Saved entries:
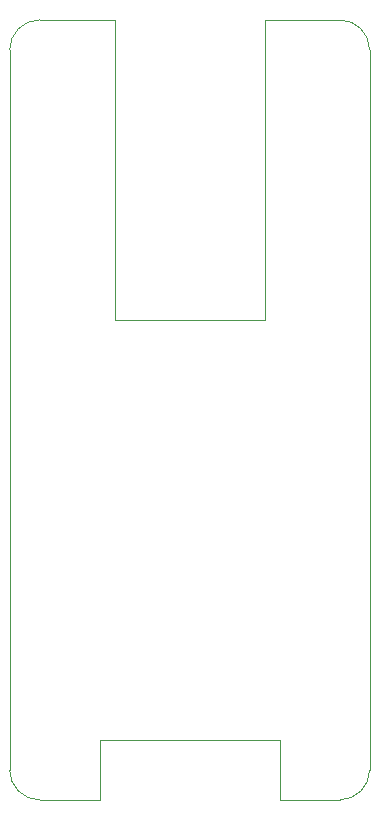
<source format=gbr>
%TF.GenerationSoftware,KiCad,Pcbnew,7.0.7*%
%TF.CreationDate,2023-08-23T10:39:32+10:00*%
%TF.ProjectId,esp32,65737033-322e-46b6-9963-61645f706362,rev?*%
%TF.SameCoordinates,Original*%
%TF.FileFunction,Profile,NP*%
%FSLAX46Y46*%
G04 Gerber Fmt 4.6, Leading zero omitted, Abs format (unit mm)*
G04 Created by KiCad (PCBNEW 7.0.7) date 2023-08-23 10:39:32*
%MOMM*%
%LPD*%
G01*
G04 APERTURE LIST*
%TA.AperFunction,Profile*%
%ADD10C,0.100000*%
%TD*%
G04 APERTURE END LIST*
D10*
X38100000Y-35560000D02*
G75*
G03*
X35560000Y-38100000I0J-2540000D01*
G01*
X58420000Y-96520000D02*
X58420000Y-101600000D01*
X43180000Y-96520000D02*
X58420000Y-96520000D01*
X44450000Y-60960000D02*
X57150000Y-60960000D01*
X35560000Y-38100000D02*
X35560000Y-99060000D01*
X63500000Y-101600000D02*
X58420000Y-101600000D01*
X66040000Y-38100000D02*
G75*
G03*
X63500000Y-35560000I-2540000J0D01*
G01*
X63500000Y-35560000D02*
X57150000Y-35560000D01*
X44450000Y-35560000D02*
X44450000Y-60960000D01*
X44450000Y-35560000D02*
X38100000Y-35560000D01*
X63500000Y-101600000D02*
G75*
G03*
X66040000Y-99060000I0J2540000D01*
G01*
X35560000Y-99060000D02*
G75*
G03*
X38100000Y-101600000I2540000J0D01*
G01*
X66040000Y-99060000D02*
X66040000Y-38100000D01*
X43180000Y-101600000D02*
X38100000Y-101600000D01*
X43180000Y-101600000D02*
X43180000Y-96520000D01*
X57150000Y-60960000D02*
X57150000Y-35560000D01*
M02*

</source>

● PROBLEM REQUIREMENTS: Omitting all images, retype each line of the records precisely.

● EXERCISE OUTPUT:
<source format=gbr>
%TF.GenerationSoftware,KiCad,Pcbnew,7.0.7*%
%TF.CreationDate,2023-08-23T10:39:32+10:00*%
%TF.ProjectId,esp32,65737033-322e-46b6-9963-61645f706362,rev?*%
%TF.SameCoordinates,Original*%
%TF.FileFunction,Profile,NP*%
%FSLAX46Y46*%
G04 Gerber Fmt 4.6, Leading zero omitted, Abs format (unit mm)*
G04 Created by KiCad (PCBNEW 7.0.7) date 2023-08-23 10:39:32*
%MOMM*%
%LPD*%
G01*
G04 APERTURE LIST*
%TA.AperFunction,Profile*%
%ADD10C,0.100000*%
%TD*%
G04 APERTURE END LIST*
D10*
X38100000Y-35560000D02*
G75*
G03*
X35560000Y-38100000I0J-2540000D01*
G01*
X58420000Y-96520000D02*
X58420000Y-101600000D01*
X43180000Y-96520000D02*
X58420000Y-96520000D01*
X44450000Y-60960000D02*
X57150000Y-60960000D01*
X35560000Y-38100000D02*
X35560000Y-99060000D01*
X63500000Y-101600000D02*
X58420000Y-101600000D01*
X66040000Y-38100000D02*
G75*
G03*
X63500000Y-35560000I-2540000J0D01*
G01*
X63500000Y-35560000D02*
X57150000Y-35560000D01*
X44450000Y-35560000D02*
X44450000Y-60960000D01*
X44450000Y-35560000D02*
X38100000Y-35560000D01*
X63500000Y-101600000D02*
G75*
G03*
X66040000Y-99060000I0J2540000D01*
G01*
X35560000Y-99060000D02*
G75*
G03*
X38100000Y-101600000I2540000J0D01*
G01*
X66040000Y-99060000D02*
X66040000Y-38100000D01*
X43180000Y-101600000D02*
X38100000Y-101600000D01*
X43180000Y-101600000D02*
X43180000Y-96520000D01*
X57150000Y-60960000D02*
X57150000Y-35560000D01*
M02*

</source>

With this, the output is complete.